Sus dulces lágrimas humedecieron mi mano. ¡Qué lástima que aquel rocío celeste no fuera para mí! Me avergoncé de haber dudado un solo instante.

– ¿No me cree Vd.? – dije. – Pues muy fácilmente puede convencerse de mi veracidad. Yo le proporcionaré ocasión de que oiga Vd. misma de los labios…

– ¡Oh!, eso no puede ser… – afirmó con dignidad.

– No propongo nada contrario al honor – añadí. – Su Majestad creo que daría la mitad de su corona por poder manifestar a Vd. los sentimientos que le ha inspirado. Yo tengo el honor de ser amigo de Su Majestad, y me ha confiado este deseo de su corazón… ¿A qué conduce el negarle tan dulce y legítimo consuelo, cuando él, por la misma sublimidad de su amor, no aspira a nada que arroje sombra de mancilla sobre la adorada persona de usted?

– ¡Oh, qué disparates! – dijo con miedo. – No, esto no puede pasar de aquí. Ni mi humilde condición con respecto a la suya me permite acercarme a él con legítimo fin, ni mi honra me lo consiente de otro modo. Es este un problema que no puede resolverse. No lo resolverá Su Majestad con todo su poder, ni me deslumbrará el esplendor de su corona hasta cegarme los ojos con que miro mi deber, la reputación de mi nombre y mi casa. ¡Jamás! Oiga Vd. bien lo que digo. Jamás consentiré en ver ni hablar a esa alta persona. Si he confesado lo que Vd. acaba de oír, lo he hecho porque mi corazón necesitaba esta noble, esta leal expansión con un cariñoso amigo que no puede venderme.

– Pero él…

– Ni una sola palabra más sobre este asunto. ¡Qué necia he sido! ¿Por qué no se me abrasó la lengua? Antes moriré cien veces que consentir en ser recibida por su amigo de Vd. o en aceptar su visita. ¡Miserable de mí! Me daría yo misma con mis propias manos la muerte, si me viese cogida en una inicua celada por los cortesanos y aduladores de Su Majestad.

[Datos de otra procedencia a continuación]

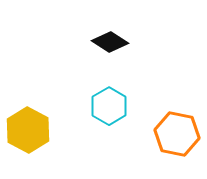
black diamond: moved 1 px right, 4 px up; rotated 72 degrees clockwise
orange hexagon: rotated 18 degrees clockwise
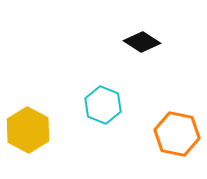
black diamond: moved 32 px right
cyan hexagon: moved 6 px left, 1 px up; rotated 9 degrees counterclockwise
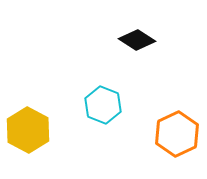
black diamond: moved 5 px left, 2 px up
orange hexagon: rotated 24 degrees clockwise
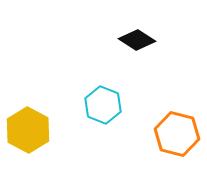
orange hexagon: rotated 21 degrees counterclockwise
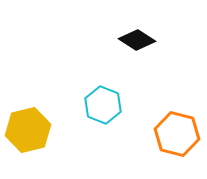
yellow hexagon: rotated 18 degrees clockwise
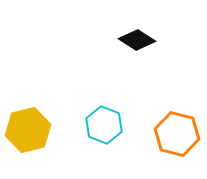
cyan hexagon: moved 1 px right, 20 px down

– ¿Usted ha podido creer que yo?… – dije muy confundido.

– ¿Por qué lo he de negar? Creo que a pesar de su honradez, el deseo de servir a su señor le impulsa a abusar de mi confianza, de mi debilidad, de esta franqueza quizás culpable con que le he hablado… ¡Oh Dios mío!, ¡cuán desgraciada soy!, ¡cuán desgraciada!

– Señora, yo juro que nada he pensado contrario al honor de Vd. y de su hidalga familia. Pero no negaré que he creído posible y hasta conveniente para la tranquilidad del mejor de los hombres y del más virtuoso de los reyes, el preparar una entrevista amistosa…

– ¡Por Dios!, ¡por todos los santos! – exclamó con acento dolorido. – Vd. ha tramado perderme; Vd. no es ni puede ser un hombre leal. Pipaón, se acabó, ni una palabra más; retírese Vd. ¡Al momento, al momento!

– Calma, calma. Lo decidiremos despacio y sin reñir, ni llamarme desleal.

– ¿Qué quiere Vd. decir con entrevistas amistosas?

– Una conferencia de amigos, una explicación…

Quedose meditabunda largo rato, y yo pendiente de su contestación, con el alma en los oídos.

– Bien, lo pensaré. Deme Vd. esta noche para pensarlo.

– ¿Y mañana recibiré la contestación?

– Sí, mañana en este mismo sitio y a la misma hora.

Cuando esto decía, sentí un rumor extraño en el interior de la casa.

– Mi hermano viene – dijo con zozobra. – Retírese Vd. al momento, al momento, y apriete Vd. el paso. ¡Oh! Ha sido una suerte que Gasparito esté malo y no pueda salir de noche.

– Dios le conserve el mal… Conque hasta mañana, ¿eh? Adiós, niña mía.

Cerró la reja y me retiré a mi casa. Yo también necesitaba meditar.